Rewrite the code fragment for this vector machine by filling in the table on the next page. For your convenience, part of the assembly code is already written for you. You may not need all the rows.
$\qquad$

```
# R1 points to A[0]
# R2 points to B[0]
# R3 points to C[0]
# R4 contains a value of 301
```

| Label | Instruction | Comment (Optional) |
| :---: | :---: | :---: |
|  |  |  |
|  |  |  |
|  |  |  |
|  |  |  |
|  |  |  |
|  |  |  |
|  |  |  |
|  |  |  |
|  |  |  |
| loop: | CVM | Set all elements in mask to 1 |
|  | LV V1, R1 |  |
|  |  |  |
|  |  |  |
|  |  |  |
|  |  |  |
|  |  |  |
|  |  |  |
|  |  |  |
|  |  |  |
|  |  |  |
|  |  |  |
|  |  |  |
|  |  |  |
|  | ADD R1, R1, R6 |  |
|  | ADD R2, R2, R6 |  |
|  | ADD R3, R3, R6 |  |
|  | SUB R4, R4, R5 |  |
|  | ADDI R5, R0, \#32 | Set R5 to 32 |
|  | MTC1 VLR, R5 | Set VLR to R5 |
|  | SLL R6, R5, \#2 | Set R6 to R5*4 |
|  | BGTZ R4, loop |  |

Name $\qquad$

## Question 2-2 (5 points)

Suppose this vector machine has four lanes. Each lane has one ALU for adds, one ALU for comparisons, and a load-store unit with one read port and one write port. Both ALUs take a single cycle, and memory takes 4 cycles. Assume we use vector chaining to reduce stalls due to data dependences. The machine can chain a load to an ALU instruction, or an add ALU instruction to a compare ALU instruction. Also assume that the mask register is updated at the end of the cycle when an entire $\mathrm{S}-\mathrm{VV}$ instruction is finished.

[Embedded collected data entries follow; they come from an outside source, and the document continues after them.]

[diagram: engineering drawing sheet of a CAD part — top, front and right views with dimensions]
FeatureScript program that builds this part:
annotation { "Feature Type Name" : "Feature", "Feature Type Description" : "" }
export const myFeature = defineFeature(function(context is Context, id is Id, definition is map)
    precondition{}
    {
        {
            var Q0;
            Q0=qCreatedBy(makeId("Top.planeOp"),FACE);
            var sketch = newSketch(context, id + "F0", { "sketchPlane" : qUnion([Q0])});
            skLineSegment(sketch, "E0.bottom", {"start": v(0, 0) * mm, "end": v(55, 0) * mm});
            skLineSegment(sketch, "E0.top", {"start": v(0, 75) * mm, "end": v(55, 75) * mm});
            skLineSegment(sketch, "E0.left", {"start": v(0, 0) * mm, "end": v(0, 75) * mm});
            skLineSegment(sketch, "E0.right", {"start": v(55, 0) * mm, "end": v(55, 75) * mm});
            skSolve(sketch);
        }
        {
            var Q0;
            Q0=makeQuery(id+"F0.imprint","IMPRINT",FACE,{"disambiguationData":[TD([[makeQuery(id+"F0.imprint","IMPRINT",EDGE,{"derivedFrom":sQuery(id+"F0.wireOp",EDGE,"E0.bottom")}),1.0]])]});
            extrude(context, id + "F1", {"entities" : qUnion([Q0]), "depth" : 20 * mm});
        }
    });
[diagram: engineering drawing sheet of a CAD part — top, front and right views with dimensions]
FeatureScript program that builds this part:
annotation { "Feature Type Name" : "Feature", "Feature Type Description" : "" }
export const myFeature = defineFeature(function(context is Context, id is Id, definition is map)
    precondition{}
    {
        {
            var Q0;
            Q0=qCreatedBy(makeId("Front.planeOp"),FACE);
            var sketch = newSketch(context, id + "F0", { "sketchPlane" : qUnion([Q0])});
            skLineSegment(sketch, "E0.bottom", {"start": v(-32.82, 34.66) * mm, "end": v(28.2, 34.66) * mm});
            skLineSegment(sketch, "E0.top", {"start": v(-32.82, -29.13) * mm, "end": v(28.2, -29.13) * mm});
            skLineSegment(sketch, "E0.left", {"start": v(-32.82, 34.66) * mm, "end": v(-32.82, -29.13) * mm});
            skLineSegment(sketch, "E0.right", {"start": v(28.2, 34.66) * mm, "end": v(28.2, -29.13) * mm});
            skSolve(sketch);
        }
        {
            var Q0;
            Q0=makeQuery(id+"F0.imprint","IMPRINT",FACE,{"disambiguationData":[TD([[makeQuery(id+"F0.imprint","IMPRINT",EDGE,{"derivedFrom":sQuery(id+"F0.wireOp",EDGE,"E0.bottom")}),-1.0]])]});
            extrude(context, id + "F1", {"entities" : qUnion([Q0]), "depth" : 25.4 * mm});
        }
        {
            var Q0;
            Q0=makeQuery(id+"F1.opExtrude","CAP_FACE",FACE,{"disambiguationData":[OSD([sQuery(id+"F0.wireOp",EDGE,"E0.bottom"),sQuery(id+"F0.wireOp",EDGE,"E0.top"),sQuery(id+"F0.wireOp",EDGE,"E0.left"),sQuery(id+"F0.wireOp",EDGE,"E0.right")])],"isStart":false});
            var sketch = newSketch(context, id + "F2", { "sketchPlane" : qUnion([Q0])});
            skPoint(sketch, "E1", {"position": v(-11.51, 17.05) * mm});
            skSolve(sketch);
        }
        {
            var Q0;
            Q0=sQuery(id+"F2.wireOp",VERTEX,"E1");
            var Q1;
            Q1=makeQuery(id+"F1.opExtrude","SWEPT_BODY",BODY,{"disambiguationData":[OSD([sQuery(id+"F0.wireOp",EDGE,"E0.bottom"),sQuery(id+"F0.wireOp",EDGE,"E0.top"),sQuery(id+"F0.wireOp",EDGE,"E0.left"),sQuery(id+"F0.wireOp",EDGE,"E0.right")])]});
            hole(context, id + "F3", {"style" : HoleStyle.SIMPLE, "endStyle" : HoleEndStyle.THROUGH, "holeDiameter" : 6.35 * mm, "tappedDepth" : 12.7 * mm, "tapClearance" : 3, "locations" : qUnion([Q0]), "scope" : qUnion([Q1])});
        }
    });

In this question, assume each vector register has at least N elements. If we run the same program but with N iterations (instead of 301) on this vector machine, what is the average number of cycles per element for this loop in steady state for a very large value of N ?

Name $\qquad$

## Question 3 (10 points)

Suppose we code this program to run on a GPU with N warps. Each warp has 32 threads sharing the same PC and thus executing the same instruction. Assume each operation takes 16 cycles to execute. At most one instruction can be issued per cycle. In this GPU, each lane has one ALU and one load-store unit.
(1) If the machine has 32 lanes, what is the minimum value of N to achieve the highest pipeline utilization?
(2) If the machine has 16 lanes, what is the minimum value of N to achieve the highest pipeline utilization?